Explain how to duplicate the code on a user's machine. This includes:
Installing required software (Python, Poetry, etc.).
Creating the Virtual Environment and installing necessary packages.
Registering the Environment with Jupyter.
Pulling data from the DVC remote.
Explain how to run the analysis, with a description of what each notebook does and what results it will generate.
Give clear instructions for how users can contribute to/extend the repository:
Installing the additional developer dependencies.
Making sure the githook is set-up so only clean files are committed.
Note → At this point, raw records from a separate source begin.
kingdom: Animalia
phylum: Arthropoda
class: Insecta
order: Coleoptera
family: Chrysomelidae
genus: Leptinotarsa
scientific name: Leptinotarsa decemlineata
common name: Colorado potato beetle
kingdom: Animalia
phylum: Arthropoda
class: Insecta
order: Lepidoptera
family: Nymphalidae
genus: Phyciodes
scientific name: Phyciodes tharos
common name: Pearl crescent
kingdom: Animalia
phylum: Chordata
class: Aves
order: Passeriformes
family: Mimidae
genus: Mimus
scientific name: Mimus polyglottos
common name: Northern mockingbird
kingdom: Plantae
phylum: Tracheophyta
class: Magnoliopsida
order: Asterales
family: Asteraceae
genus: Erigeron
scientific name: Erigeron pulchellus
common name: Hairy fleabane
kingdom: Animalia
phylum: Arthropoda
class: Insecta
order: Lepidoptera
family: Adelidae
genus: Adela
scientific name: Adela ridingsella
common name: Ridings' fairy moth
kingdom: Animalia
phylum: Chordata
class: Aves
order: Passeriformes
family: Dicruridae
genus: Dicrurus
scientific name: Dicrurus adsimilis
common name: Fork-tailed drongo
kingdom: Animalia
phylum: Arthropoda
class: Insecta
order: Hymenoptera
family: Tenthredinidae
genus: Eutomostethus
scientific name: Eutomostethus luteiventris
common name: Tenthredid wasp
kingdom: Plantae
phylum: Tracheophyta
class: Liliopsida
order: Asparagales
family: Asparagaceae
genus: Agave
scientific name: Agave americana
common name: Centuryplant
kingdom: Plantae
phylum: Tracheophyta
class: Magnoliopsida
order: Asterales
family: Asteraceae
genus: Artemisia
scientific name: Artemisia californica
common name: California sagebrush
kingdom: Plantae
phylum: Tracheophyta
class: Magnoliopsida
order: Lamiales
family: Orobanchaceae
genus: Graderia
Remember we also had a second ReadMe in the
/notebooks/ directory which we'll use to describe each notebook in greater detail. You can even include example plots and outputs that the notebooks should generate. GitHub will show a rendered ReadMe in every directory that has one, so you can even group all your notebooks into separate subdirectories, and have a specific ReadMe explaining the purpose of every group!
With data added, committed, and ReadMe's filled in it's time for our next commit! Stage all the changed files and give it a meaningful message: e.g. highlight what data was added and where it came from. Be sure to follow the 50-72 rule so your messages stay meaningful and concise.
This is a great time to push your commits up to your favorite server. If VCS is completely new to you, I'd recommend GitHub for its sheer popularity and option to make both public and private repositories with a free account.
With the repository set up, it's time to outline how to use it for analysis. While at the end of the day you should do whatever is natural for your team. I recommend adopting a modification of the Gitflow workflow:
No work is done in the main branch of the repository.
When you have a new task, make a branch off of
mainand do all of your work in that new branch.
All notebooks should live in the
/notebook/directory. Use subdirectories to group similar notebooks.
When the task is finished, clean up the branch and update the ReadMe to describe any new files. Depending on how formal your team is, manually merge the branch back into
mainor submit a pull-request.
This structure ensures that analysis tasks are done in isolated environments and only merged back when they're finalized, and you don't need to constantly worry about pulling from the main branch and resolving merge requests.
This repository structure does a great job making sure analysis is done in a clear, reproducible matter, but I haven't touched on how to actually save results. In fact, because of our commit-hook, even if your VCS server rendered Jupyter notebooks (and many do) there would be no output and only code! How do we actually save results in a format that can be looked back on? This will vary from person-to-person, but I like to create a
/results/ directory and use Sphinx to create a static website with a new page for each result. Be sure to populate them with saved images and hard coded values so that the results persist even if you edit the code later on.
Static site generation with Sphinx can easily be integrated into a CI/CD workflow and Github even offers free hosting of static pages. Look into gh-pages for an easy way to deploy your pages into a GitHub hosted Static site.
This entire template can be found on my GitHub, feel free to fork it for your own projects and submit requests for additional features!